◆ **Task to carry out**
As soon as the line containing "left hip: (327, 205, -1)" appears in the material below, start returning lines exactly, and end with the line containing "right elbow: (387, 244, -24)".

◆ **Data extracts**
________________________

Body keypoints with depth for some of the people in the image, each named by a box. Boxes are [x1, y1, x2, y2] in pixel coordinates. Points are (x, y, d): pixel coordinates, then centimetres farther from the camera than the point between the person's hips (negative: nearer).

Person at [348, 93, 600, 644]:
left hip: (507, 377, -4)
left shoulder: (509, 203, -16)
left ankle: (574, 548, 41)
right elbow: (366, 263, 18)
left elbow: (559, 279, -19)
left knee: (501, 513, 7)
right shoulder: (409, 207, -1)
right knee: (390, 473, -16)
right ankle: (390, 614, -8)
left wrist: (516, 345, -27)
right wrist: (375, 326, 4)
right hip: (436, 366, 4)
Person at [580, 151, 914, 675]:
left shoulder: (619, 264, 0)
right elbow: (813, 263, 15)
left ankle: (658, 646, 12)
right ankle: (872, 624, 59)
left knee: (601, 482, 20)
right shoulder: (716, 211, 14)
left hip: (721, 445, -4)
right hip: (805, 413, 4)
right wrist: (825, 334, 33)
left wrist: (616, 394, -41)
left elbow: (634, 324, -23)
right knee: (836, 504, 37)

________________________

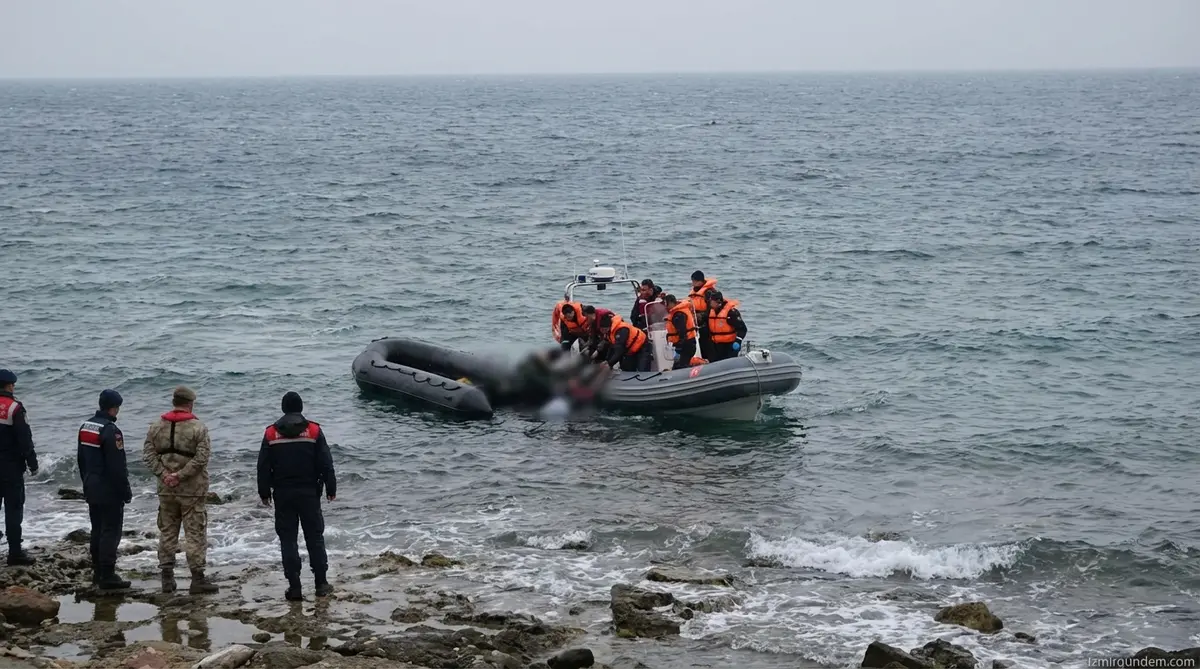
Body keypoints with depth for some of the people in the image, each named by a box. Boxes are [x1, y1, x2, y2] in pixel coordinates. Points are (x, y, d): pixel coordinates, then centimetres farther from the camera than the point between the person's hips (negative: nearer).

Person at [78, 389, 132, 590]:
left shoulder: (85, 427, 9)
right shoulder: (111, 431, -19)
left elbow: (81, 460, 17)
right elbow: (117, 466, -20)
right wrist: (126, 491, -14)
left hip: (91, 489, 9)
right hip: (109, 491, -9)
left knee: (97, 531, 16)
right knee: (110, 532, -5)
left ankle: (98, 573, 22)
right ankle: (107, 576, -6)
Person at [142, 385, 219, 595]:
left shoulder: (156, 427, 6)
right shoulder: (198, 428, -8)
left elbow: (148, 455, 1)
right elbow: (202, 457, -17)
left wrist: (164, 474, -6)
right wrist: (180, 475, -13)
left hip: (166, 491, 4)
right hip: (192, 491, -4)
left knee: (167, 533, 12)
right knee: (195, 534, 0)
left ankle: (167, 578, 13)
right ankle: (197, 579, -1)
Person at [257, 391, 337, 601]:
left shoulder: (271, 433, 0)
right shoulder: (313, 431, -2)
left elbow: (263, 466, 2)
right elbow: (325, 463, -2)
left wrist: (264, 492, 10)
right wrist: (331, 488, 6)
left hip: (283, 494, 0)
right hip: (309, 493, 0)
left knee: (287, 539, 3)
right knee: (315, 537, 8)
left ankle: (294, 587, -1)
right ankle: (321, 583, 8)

________________________

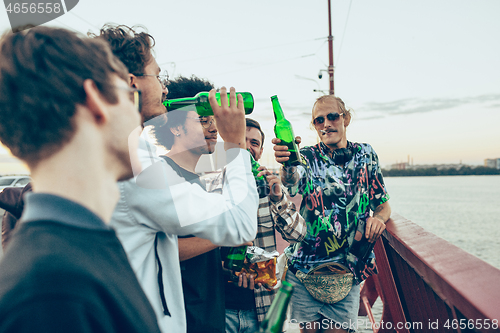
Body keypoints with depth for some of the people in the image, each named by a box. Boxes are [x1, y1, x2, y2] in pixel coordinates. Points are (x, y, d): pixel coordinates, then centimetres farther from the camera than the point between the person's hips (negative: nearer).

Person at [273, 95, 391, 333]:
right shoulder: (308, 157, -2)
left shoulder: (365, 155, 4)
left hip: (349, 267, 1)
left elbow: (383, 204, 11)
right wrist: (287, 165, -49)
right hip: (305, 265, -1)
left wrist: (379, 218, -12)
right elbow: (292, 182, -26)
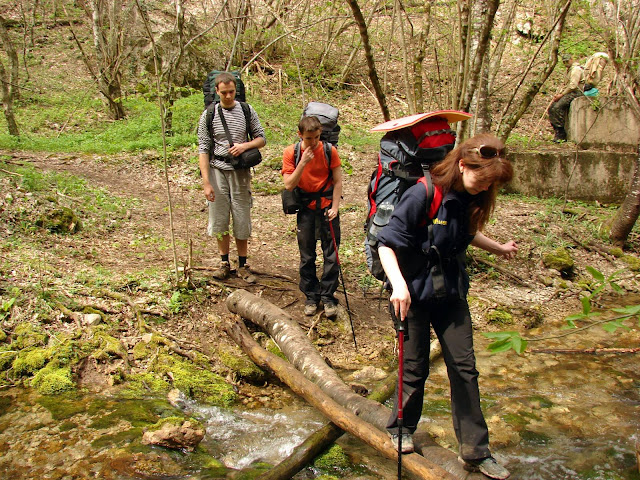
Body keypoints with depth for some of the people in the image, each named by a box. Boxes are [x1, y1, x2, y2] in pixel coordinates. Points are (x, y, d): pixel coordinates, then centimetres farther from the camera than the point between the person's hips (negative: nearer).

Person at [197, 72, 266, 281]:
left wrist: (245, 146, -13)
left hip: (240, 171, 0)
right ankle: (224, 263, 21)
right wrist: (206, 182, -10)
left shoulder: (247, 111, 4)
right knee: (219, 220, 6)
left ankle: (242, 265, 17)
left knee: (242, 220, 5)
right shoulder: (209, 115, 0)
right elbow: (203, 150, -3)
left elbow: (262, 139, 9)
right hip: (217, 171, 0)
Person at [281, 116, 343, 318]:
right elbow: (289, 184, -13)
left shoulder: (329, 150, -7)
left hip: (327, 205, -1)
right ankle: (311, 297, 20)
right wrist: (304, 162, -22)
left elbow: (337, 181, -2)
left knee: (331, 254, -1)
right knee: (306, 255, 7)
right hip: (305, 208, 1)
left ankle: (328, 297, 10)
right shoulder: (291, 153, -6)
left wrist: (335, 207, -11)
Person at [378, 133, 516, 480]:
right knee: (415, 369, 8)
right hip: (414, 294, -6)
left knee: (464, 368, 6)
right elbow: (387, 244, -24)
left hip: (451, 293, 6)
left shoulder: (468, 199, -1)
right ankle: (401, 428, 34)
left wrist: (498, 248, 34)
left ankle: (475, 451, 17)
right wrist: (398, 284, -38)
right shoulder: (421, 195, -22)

________________________

◆ **Response below**
left hip: (327, 205, -1)
right ankle: (311, 297, 20)
right wrist: (304, 162, -22)
left elbow: (337, 181, -2)
left knee: (331, 254, -1)
right knee: (306, 255, 7)
right hip: (305, 208, 1)
left ankle: (328, 297, 10)
right shoulder: (291, 153, -6)
left wrist: (335, 207, -11)
Person at [378, 133, 516, 480]:
right knee: (415, 369, 8)
right hip: (414, 294, -6)
left knee: (464, 368, 6)
right elbow: (387, 244, -24)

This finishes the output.